(Document layout analysis data)
• • • • • • •

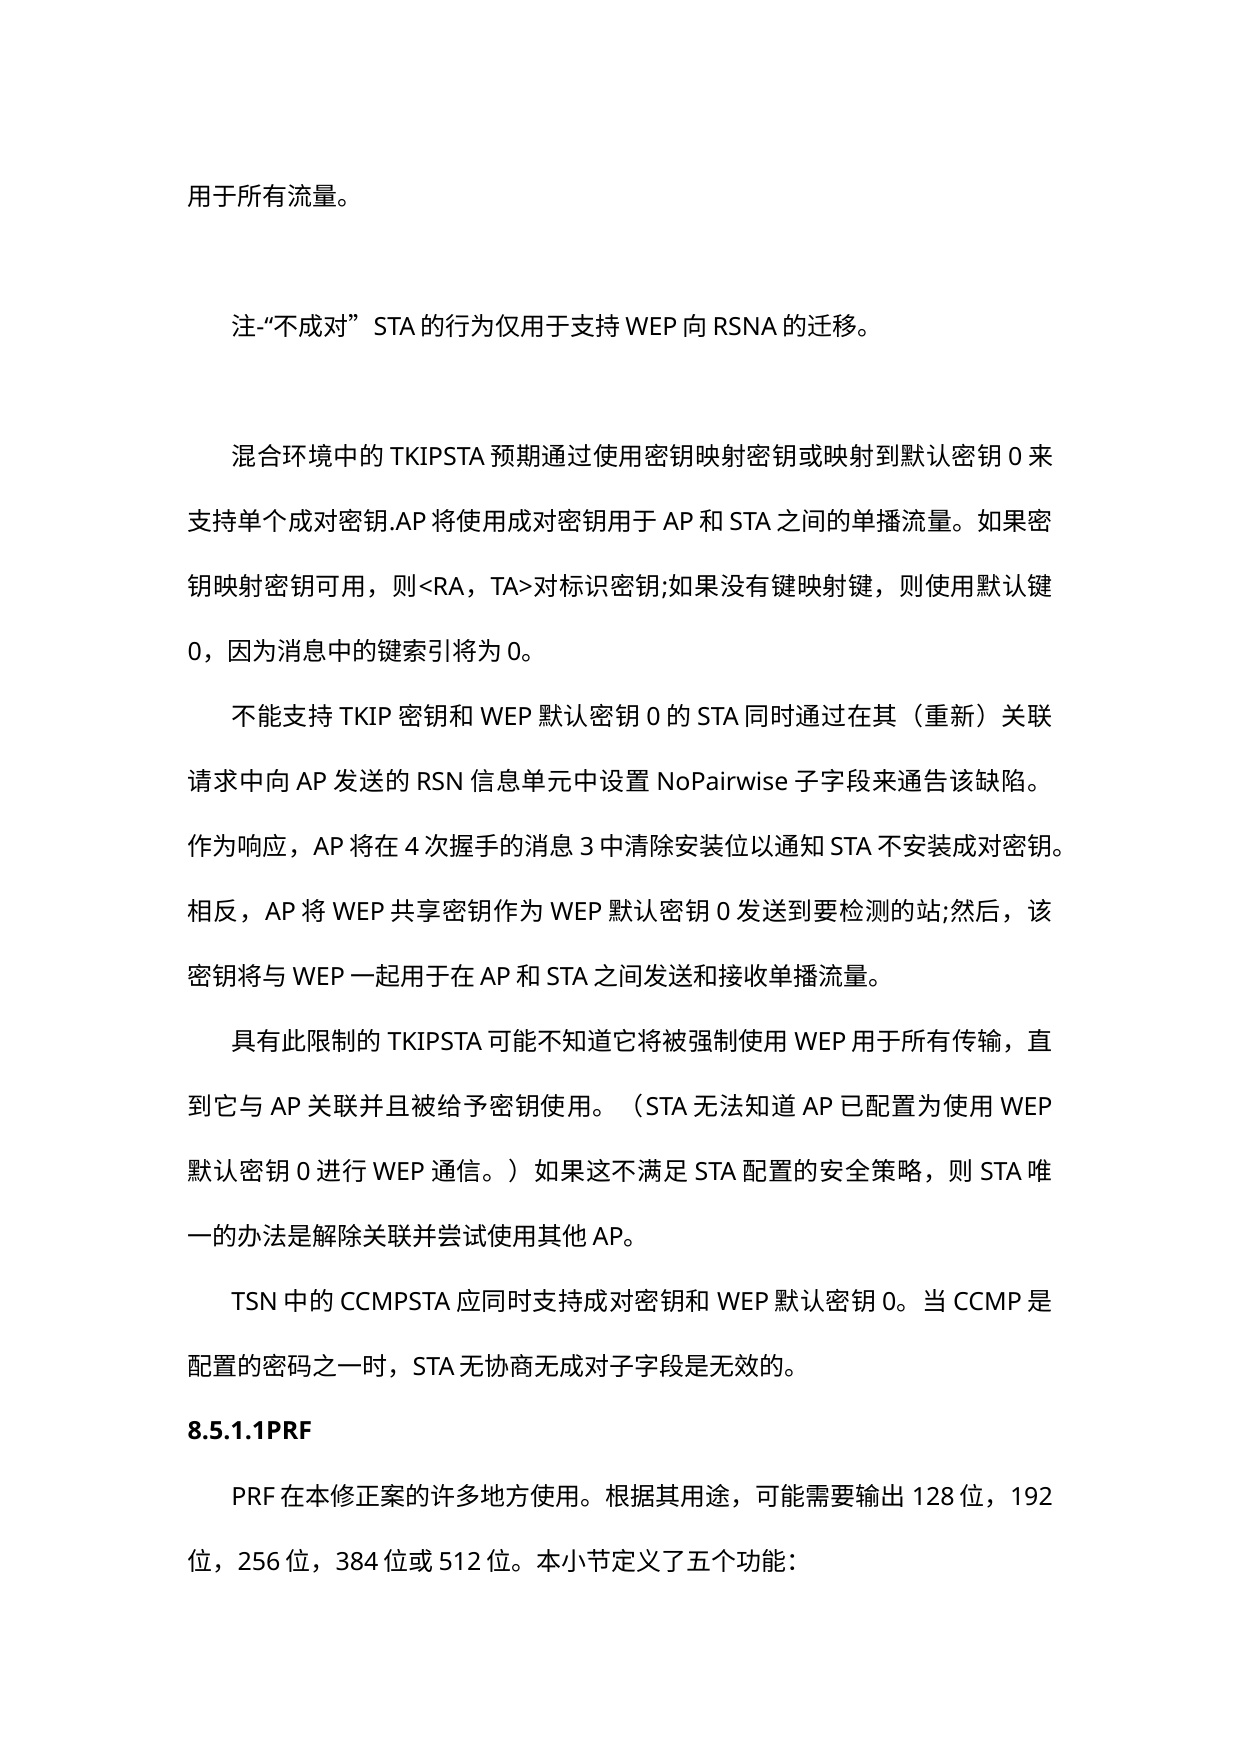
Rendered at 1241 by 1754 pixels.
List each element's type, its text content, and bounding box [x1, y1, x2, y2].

text TSN中的CCMPSTA应同时支持成对密钥和WEP默认密钥0。当CCMP是配置的密码之一时，STA无协商无成对子字段是无效的。 [187, 1267, 1053, 1397]
text 具有此限制的TKIPSTA可能不知道它将被强制使用WEP用于所有传输，直到它与AP关联并且被给予密钥使用。（STA无法知道AP已配置为使用WEP默认密钥0进行WEP通信。）如果这不满足STA配置的安全策略，则STA唯一的办法是解除关联并尝试使用其他AP。 [187, 1007, 1053, 1267]
text 混合环境中的TKIPSTA预期通过使用密钥映射密钥或映射到默认密钥0来支持单个成对密钥.AP将使用成对密钥用于AP和STA之间的单播流量。如果密钥映射密钥可用，则<RA，TA>对标识密钥;如果没有键映射键，则使用默认键0，因为消息中的键索引将为0。 [187, 422, 1053, 682]
text 8.5.1.1PRF [187, 1397, 1053, 1462]
text 不能支持TKIP密钥和WEP默认密钥0的STA同时通过在其（重新）关联请求中向AP发送的RSN信息单元中设置NoPairwise子字段来通告该缺陷。作为响应，AP将在4次握手的消息3中清除安装位以通知STA不安装成对密钥。相反，AP将WEP共享密钥作为WEP默认密钥0发送到要检测的站;然后，该密钥将与WEP一起用于在AP和STA之间发送和接收单播流量。 [187, 682, 1053, 1007]
text PRF在本修正案的许多地方使用。根据其用途，可能需要输出128位，192位，256位，384位或512位。本小节定义了五个功能： [187, 1462, 1053, 1592]
text 注-“不成对”STA的行为仅用于支持WEP向RSNA的迁移。 [187, 292, 1053, 357]
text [187, 162, 1053, 227]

• • • • • • •

Assignment
Please print the entries shown above again, exactly, and skip the pictures.

Task solution
Rendered at 1241 by 1754 pixels.
List each element's type, its text content, and bounding box [x1, y1, x2, y2].

text TSN中的CCMPSTA应同时支持成对密钥和WEP默认密钥0。当CCMP是配置的密码之一时，STA无协商无成对子字段是无效的。 [187, 1267, 1053, 1397]
text 具有此限制的TKIPSTA可能不知道它将被强制使用WEP用于所有传输，直到它与AP关联并且被给予密钥使用。（STA无法知道AP已配置为使用WEP默认密钥0进行WEP通信。）如果这不满足STA配置的安全策略，则STA唯一的办法是解除关联并尝试使用其他AP。 [187, 1007, 1053, 1267]
text 混合环境中的TKIPSTA预期通过使用密钥映射密钥或映射到默认密钥0来支持单个成对密钥.AP将使用成对密钥用于AP和STA之间的单播流量。如果密钥映射密钥可用，则<RA，TA>对标识密钥;如果没有键映射键，则使用默认键0，因为消息中的键索引将为0。 [187, 422, 1053, 682]
text 8.5.1.1PRF [187, 1397, 1053, 1462]
text 不能支持TKIP密钥和WEP默认密钥0的STA同时通过在其（重新）关联请求中向AP发送的RSN信息单元中设置NoPairwise子字段来通告该缺陷。作为响应，AP将在4次握手的消息3中清除安装位以通知STA不安装成对密钥。相反，AP将WEP共享密钥作为WEP默认密钥0发送到要检测的站;然后，该密钥将与WEP一起用于在AP和STA之间发送和接收单播流量。 [187, 682, 1053, 1007]
text PRF在本修正案的许多地方使用。根据其用途，可能需要输出128位，192位，256位，384位或512位。本小节定义了五个功能： [187, 1462, 1053, 1592]
text 注-“不成对”STA的行为仅用于支持WEP向RSNA的迁移。 [187, 292, 1053, 357]
text [187, 162, 1053, 227]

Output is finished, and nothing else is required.